▸ FRAGMENTO DEL TEXTO
+ + + +

Al entrar al Palacio de Buckingham la tarde del 4 de marzo de 1975, Charles Chaplin se mostró sonriente frente a los fotógrafos que cubrían las actividades de la realeza. A su lado, también sonriente, su última y más duradera esposa, Oona O’Neill, lo tomaba fuertemente del brazo. Más allá de la sonrisa dibujada en su cara, el cuerpo del gran actor y guionista británico ponía en evidencia su debilidad. Estaba por cumplir 86 años y ya tenía muchas dificultades para caminar, por lo que rara vez abandonaba su residencia frente al lago Leman, en Suiza, donde vivía desde 1952. Ese viaje a Londres le había costado un enorme esfuerzo, pero por nada del mundo iba a perdérselo. La reina Isabel II lo esperaba para nombrarlo caballero de un imperio que durante décadas había sospechado de él al punto de darle la espalda, ignorando oficialmente su talento, su carrera y sus logros.
Al terminar la ceremonia sería Sir Charles Spencer Chaplin, un título que, según el protocolo real es uno de los más altos honores a los que puede aspirar alguien que por cuna no forma parte de la nobleza. Si bien los reyes británicos comenzaron a utilizarlo en la Edad Media para distinguir a miembros del gobierno o del ejército, desde principios del Siglo XX, durante el reinado de Jorge VI – padre de Isabel – se entrega también como reconocimiento a aquellas personalidades que hayan contribuido al desarrollo de las ciencias y el arte o a quienes se destacan por su activismo en diversas causas o por sus obras de caridad. Para obtenerlo, el candidato debe ser postulado por una organización y pasar por un riguroso proceso de selección a cargo de un comité especial.
Por su edad y sus décadas de destacada trayectoria, el reconocimiento que ese 4 de marzo de 1975 recibió Charles Chaplin resultaba muy tardío. Por ejemplo, mucho más jóvenes que él, los cuatro Beatles habían sido distinguidos con el título en 1963, poco después de revolucionar el mundo de la música. La demora en el caso de Charlie no se debía a que no se apreciara su talento o su obra artística, sino a que durante mucho tiempo se lo había relegado por razones políticas, debido a su pacifismo a ultranza y sus supuestas simpatías con la Unión Soviética y el comunismo. De alguna manera, Charles Chaplin se convirtió en una víctima más de los enfrentamientos de la Guerra Fría.

+ + + +

▸ OBJETIVO DEL EJERCICIO
Copia palabra por palabra el tramo del texto sobre Chaplin que empieza con las palabras "Al entrar al" y termina con "y sus logros.".

▸ DATOS PARA ANALIZAR
+ + + +

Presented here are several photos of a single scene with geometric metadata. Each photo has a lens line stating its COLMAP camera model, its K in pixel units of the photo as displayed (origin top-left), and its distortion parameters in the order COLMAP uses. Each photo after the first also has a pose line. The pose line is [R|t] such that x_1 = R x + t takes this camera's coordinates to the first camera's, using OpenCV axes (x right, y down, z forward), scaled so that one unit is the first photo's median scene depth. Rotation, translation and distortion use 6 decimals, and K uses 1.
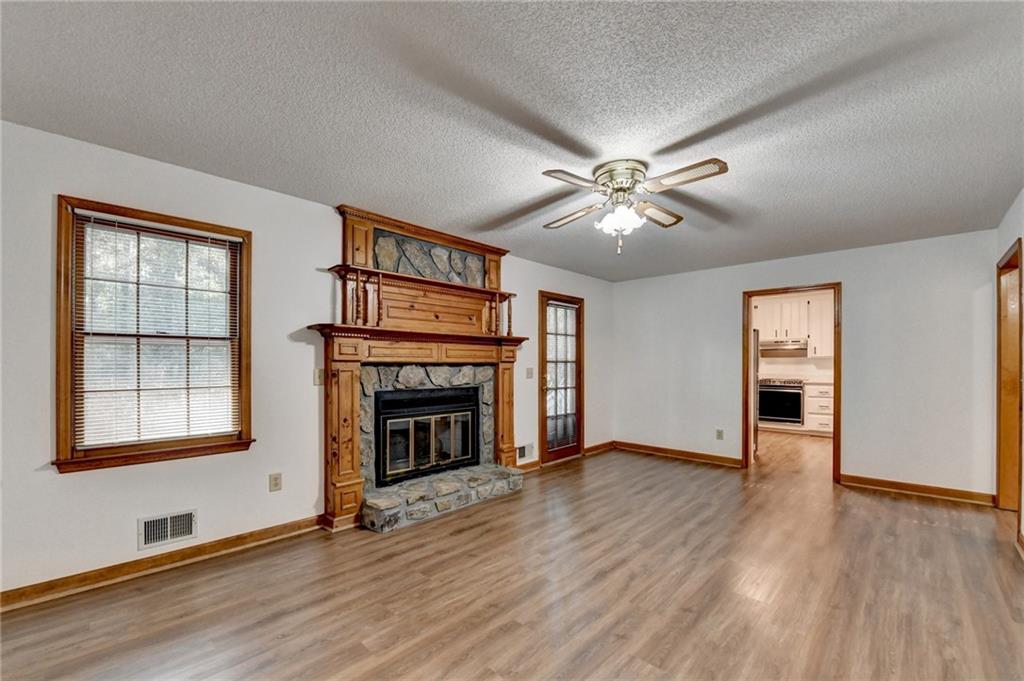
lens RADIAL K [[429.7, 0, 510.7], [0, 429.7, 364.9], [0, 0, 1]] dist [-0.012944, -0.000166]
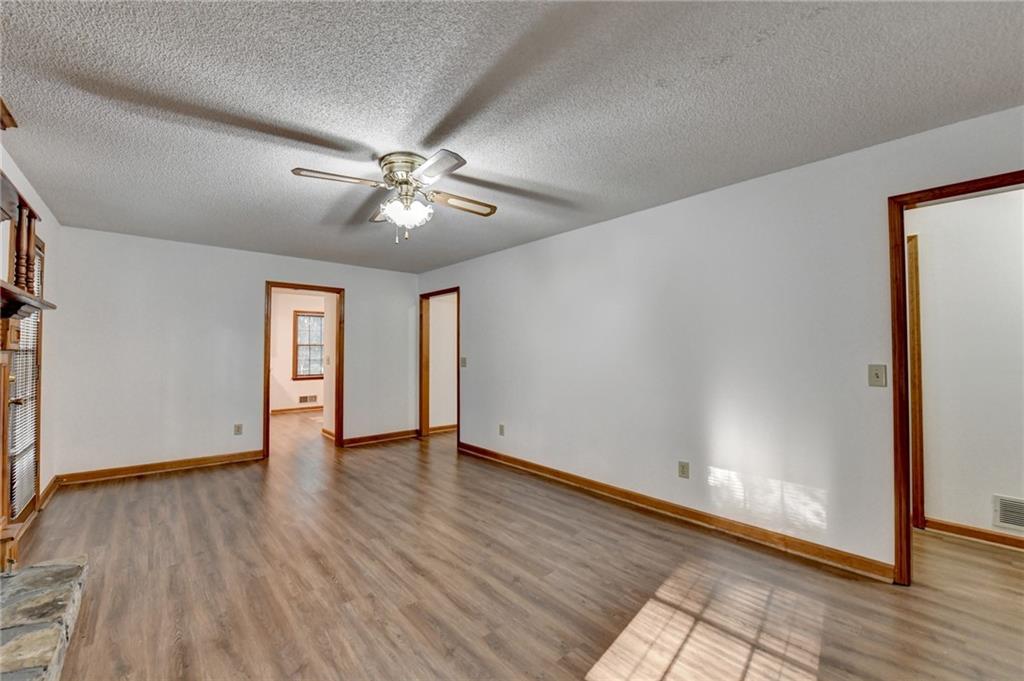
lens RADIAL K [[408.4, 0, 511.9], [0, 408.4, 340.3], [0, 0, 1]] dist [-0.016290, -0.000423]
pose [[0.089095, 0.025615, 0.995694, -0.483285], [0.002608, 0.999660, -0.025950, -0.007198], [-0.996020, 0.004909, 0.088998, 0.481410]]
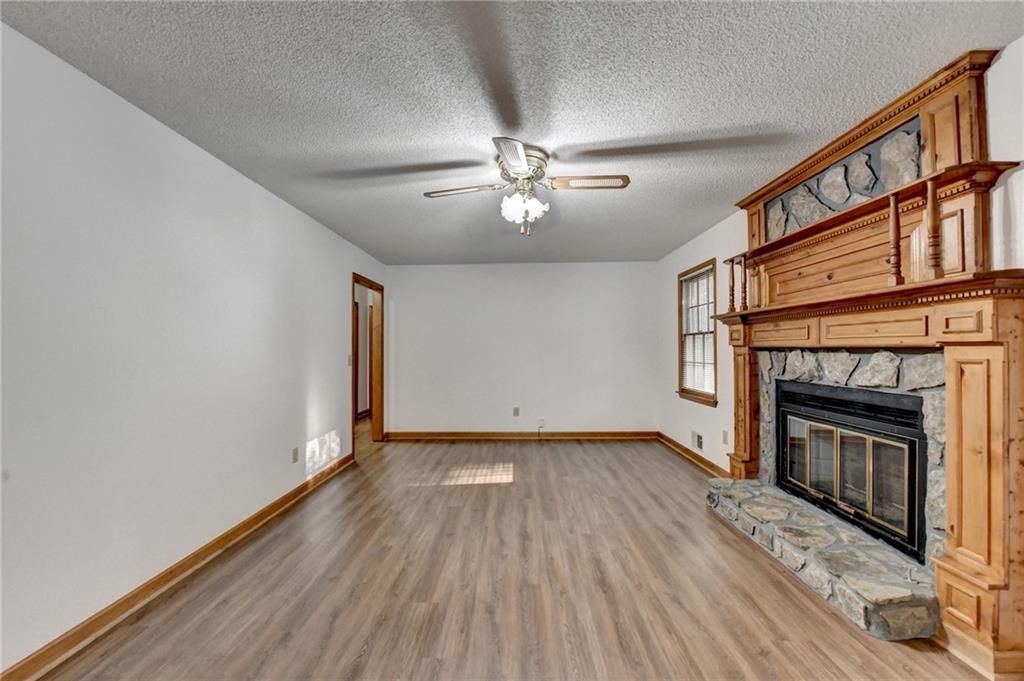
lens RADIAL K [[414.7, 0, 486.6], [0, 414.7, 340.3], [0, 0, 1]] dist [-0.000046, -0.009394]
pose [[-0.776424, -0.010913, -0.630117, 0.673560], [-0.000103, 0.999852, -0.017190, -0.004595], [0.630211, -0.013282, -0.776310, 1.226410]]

+ + + +

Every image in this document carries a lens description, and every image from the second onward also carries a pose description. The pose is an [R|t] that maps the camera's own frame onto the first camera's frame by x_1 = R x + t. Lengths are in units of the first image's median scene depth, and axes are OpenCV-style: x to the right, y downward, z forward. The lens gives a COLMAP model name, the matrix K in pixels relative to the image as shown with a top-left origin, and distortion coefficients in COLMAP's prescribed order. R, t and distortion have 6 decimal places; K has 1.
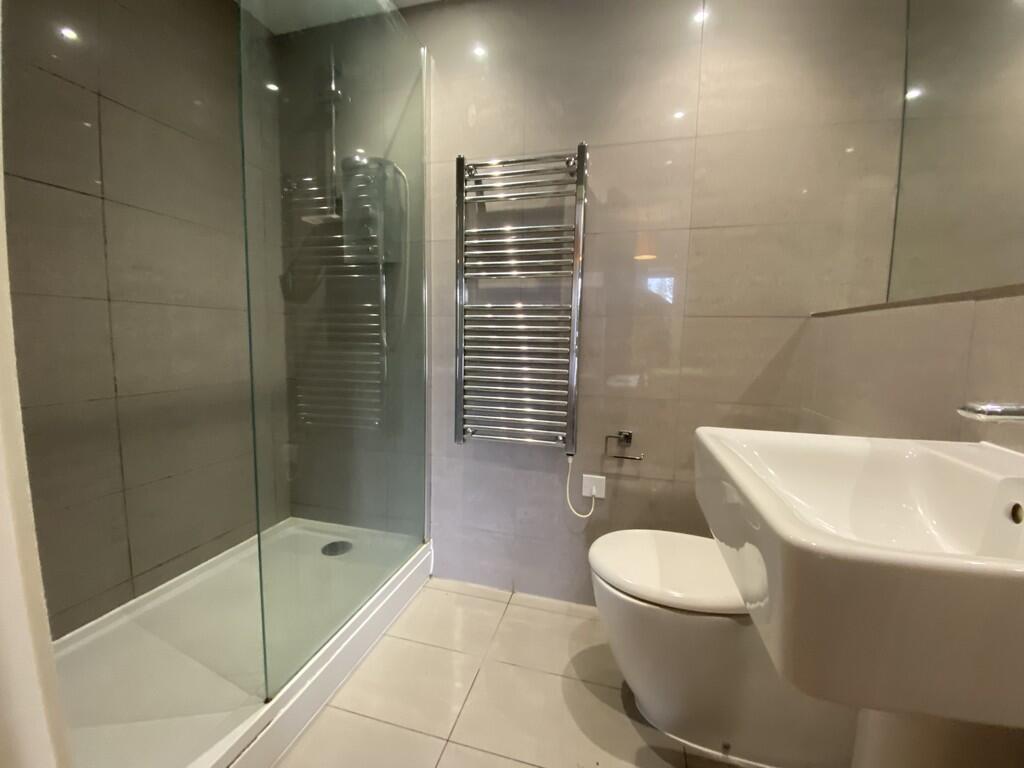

+ + + +

▸ RESULTADO
Al entrar al Palacio de Buckingham la tarde del 4 de marzo de 1975, Charles Chaplin se mostró sonriente frente a los fotógrafos que cubrían las actividades de la realeza. A su lado, también sonriente, su última y más duradera esposa, Oona O’Neill, lo tomaba fuertemente del brazo. Más allá de la sonrisa dibujada en su cara, el cuerpo del gran actor y guionista británico ponía en evidencia su debilidad. Estaba por cumplir 86 años y ya tenía muchas dificultades para caminar, por lo que rara vez abandonaba su residencia frente al lago Leman, en Suiza, donde vivía desde 1952. Ese viaje a Londres le había costado un enorme esfuerzo, pero por nada del mundo iba a perdérselo. La reina Isabel II lo esperaba para nombrarlo caballero de un imperio que durante décadas había sospechado de él al punto de darle la espalda, ignorando oficialmente su talento, su carrera y sus logros.